_Work instruction_: Reprint all of the data below exactly as shown and skip every image.

_Information provided_:
※
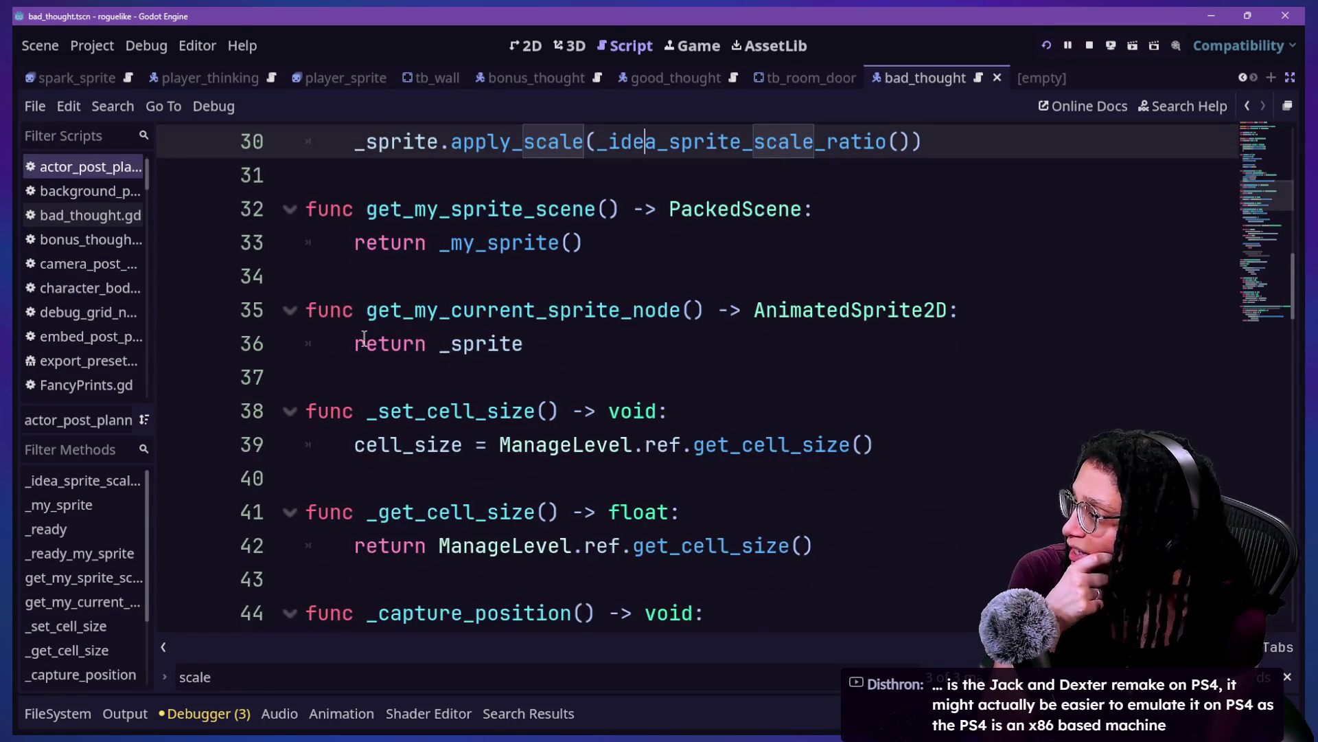
# Step: Review the sprite getter functions on lines 34–36 of actor_post_planner.gd
pyautogui.moveTo(375, 310); pyautogui.dragTo(453, 310)
pyautogui.click(704, 355)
※
_Reply_:
# Step: Review the sprite getter functions on lines 34–36 of actor_post_planner.gd
pyautogui.moveTo(375, 310); pyautogui.dragTo(453, 310)
pyautogui.click(704, 355)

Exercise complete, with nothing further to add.